Pour conclure, ces premières théories de l’intermédiation financière justifient le rôle des intermédiaires par la production d’information et le contrôle des emprunteurs. Mais elles modélisent la réalité de manière relativement simple : l’évaluation ou le contrôle constituent une action à une seule période, les contrats de prêts optimaux sont relativement simples, les emprunteurs recourent à un seul prêteur, et si une concurrence entre prêteurs est modélisée, elle concerne un nombre infini d’intermédiaires parfaitement diversifiés qui offrent des termes identiques. Mais la réalité du financement bancaire est plus complexe : les banques et les emprunteurs interagissent souvent de manière répétée au cours du temps, les contrats sont implicites ou incluent des conditions complexes, les termes sont souvent renforcés de manière sélective ou bien renégociés, les emprunteurs obtiennent souvent des financements de multiples sources, les banques sont rarement parfaitement diversifiées et affrontent des degrés variés de concurrence. Un autre volet de la littérature s’est donc donné pour objectif de compléter les analyses existantes en modélisant un type de financement particulier, voir « spécial » (Fama, 1985), qui lie les entreprises emprunteuses à leur banque.

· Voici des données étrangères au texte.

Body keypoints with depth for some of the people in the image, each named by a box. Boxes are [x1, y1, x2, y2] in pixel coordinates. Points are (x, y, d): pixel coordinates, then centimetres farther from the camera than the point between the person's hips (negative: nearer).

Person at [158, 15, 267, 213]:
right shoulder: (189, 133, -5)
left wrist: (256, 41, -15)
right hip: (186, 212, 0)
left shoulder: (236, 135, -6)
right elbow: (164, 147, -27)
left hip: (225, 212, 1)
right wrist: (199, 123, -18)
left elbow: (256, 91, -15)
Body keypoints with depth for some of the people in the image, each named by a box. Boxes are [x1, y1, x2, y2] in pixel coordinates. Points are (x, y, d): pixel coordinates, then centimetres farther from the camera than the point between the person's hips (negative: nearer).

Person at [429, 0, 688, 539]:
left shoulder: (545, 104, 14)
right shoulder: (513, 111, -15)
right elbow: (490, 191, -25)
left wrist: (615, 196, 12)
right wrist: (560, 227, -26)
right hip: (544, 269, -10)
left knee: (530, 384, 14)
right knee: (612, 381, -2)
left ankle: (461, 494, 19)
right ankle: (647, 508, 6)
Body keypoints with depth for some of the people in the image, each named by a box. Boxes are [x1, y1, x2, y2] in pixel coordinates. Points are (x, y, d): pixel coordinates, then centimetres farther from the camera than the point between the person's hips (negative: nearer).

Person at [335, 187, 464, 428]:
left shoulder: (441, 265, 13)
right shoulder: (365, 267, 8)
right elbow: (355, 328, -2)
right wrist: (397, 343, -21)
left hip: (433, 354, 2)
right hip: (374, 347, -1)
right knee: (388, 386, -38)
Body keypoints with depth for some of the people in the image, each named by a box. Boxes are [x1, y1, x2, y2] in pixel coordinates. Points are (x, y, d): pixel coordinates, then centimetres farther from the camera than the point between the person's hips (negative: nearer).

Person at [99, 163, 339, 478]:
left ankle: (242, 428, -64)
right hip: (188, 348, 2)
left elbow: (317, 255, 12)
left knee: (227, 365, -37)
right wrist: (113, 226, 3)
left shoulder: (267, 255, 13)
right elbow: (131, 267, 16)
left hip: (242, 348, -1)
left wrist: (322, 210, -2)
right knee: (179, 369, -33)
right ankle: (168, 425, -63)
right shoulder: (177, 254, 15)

1.2.2. Les spécificités des financements relationnels : les modèles multi-périodiques

Les études anglo-saxonnes emploient souvent le terme relationship banking (relation de clientèle ou littéralement « banque de relation ») pour caractériser l’interaction particulière entre entreprise emprunteuse et banque. Plusieurs auteurs proposent des définitions complémentaires de ce concept (Boot, 2000 ; Ongena et Smith, 2000a ; Berger et Udell, 2002 et 2006 ; Elsas, 2005 ; Freixas, 2005). Selon Boot (2000) :

“We define relationship banking as the provision of financial services by a financial intermediary that: (i) invests in obtaining customer-specific information, often proprietary in nature; and (ii) evaluates the profitability of these investments through multiple interactions with the same customer over time and/or across products”.

La banque de relation disposerait donc d’informations spécifiques (souvent privées) sur les entreprises emprunteuses, obtenues à travers les services de sélection et/ou de monitoring qu’elle offre ; en outre, ces informations peut être enrichies et (ré)utilisées dans le cadre d’une interaction avec le même client, au cours du temps et à travers de multiples produits71 ; elles peuvent être coûteuses à acquérir, mais peuvent parfois être générées gratuitement. D’où l’idée, simplificatrice certes, que les banques proposeraient des financements relationnels fondés sur l’instauration d’une relation de long terme et multi produits, alors que les marchés proposeraient des financements transactionnels anonymes, ponctuels et sans autres effets de mémoire que ceux liés à la réputation72.